Des perdreaux et des bateaux
Si Philippe Dorthe n’est pas un perdreau de l’année – élu au conseil municipal de Bordeaux en 1995, il est actuellement conseiller départemental et régional -, il conteste lui aussi le label « société civile » sur lequel surfent les candidats LRM, à commencer par sa rivale Dominique David, une ex chef d’entreprise :
« J’ai été conducteur de travaux pendant 20 ans à la SNCF, je connais le monde de l’entreprise, assure le Bacalanais. Et si quelqu’un a aidé au développement des entreprises dans cette région c’est bien Alain Rousset, auprès duquel je travaille depuis des années. En outre, je suis le seul candidat qui prône le retour de l’emploi productif en milieu urbain. Je souhaiterais notamment travailler sur une loi qui permettrait aux collectivités de mettre en place des zones franches spécialisées, pour être performantes dans les appels d’offres internationaux. »

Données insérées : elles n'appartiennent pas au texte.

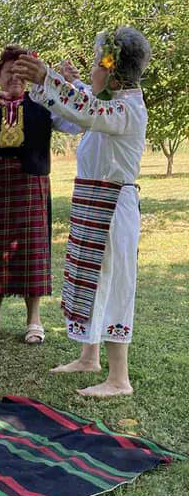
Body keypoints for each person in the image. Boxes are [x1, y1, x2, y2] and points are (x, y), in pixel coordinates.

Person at [14, 27, 151, 396]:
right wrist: (64, 84)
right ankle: (89, 356)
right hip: (94, 203)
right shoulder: (110, 100)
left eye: (97, 63)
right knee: (89, 281)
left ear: (112, 70)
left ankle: (119, 379)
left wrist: (49, 78)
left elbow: (90, 111)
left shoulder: (126, 109)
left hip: (112, 208)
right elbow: (83, 102)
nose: (91, 70)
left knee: (112, 283)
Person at [0, 46, 83, 344]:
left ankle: (34, 320)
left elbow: (77, 123)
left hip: (29, 180)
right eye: (8, 71)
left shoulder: (44, 101)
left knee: (31, 247)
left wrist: (69, 87)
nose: (15, 77)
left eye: (21, 71)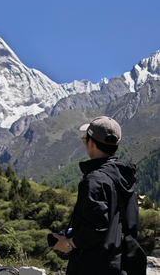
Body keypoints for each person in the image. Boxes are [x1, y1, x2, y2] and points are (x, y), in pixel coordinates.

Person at [53, 116, 139, 275]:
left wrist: (69, 244)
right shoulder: (125, 177)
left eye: (85, 138)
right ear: (117, 145)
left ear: (90, 143)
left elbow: (94, 228)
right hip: (119, 265)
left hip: (93, 266)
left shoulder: (94, 181)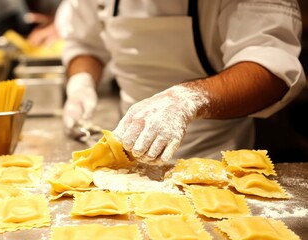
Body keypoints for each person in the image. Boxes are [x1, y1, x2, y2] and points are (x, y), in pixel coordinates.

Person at [59, 0, 306, 164]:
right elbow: (85, 42)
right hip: (129, 151)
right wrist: (81, 82)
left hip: (214, 158)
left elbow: (270, 69)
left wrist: (184, 101)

Ce qui selon Philippe Dorthe, faciliterait la vie du cluster refit aux Bassins à flot, dont le socialiste plaide la cause depuis des années. Comme Michèle Delaunay, qui propose un bouclier locatif, le candidat PS a aussi mis l’accent pendant sa campagne sur les questions de coût du logement.
Une thématique sans doute porteuse à Bordeaux, où les prix ont augmenté en flèche, et sur laquelle les socialistes tentent peut-être de faire oublier qu’ils ont renoncé à la loi d’encadrement des loyers. Et une preuve sans doute que les candidats socialistes, dont le programme s’est rapproché de celui de La République en Marche, ont besoin d’avancer des propositions pour se distinguer…
Blanc seing
Pourront-ils toutefois inverser la tendance, après un premier tour de la présidentielle qui a vu les voix socialistes se disperser ?
« Je ne me fie pas aux résultats du premier tour de la présidentielle, indique Philippe Dorthe. Emmanuel Macron est arrivé premier avec beaucoup de voix socialisantes qui ont voulu éviter un deuxième tour François Fillon/Marine Le Pen, le reste a été siphonné par Mélenchon. On n’est plus dans la même configuration, les électeurs vont revenir vers leur famille traditionnelle. Il y aura certainement une appel d’air pour les candidats LRM mais les électeurs ne vont pas donner un blanc seing à des gens dont on ne connaît pas vraiment la pensée politique ».
Quant à Naïma Charaï, elle veut croire que les législatives ne sont pas un simple scrutin national, mais une somme d’élections locales, favorisant les candidat-e-s les mieux implanté-e-s. Réponse dès dimanche.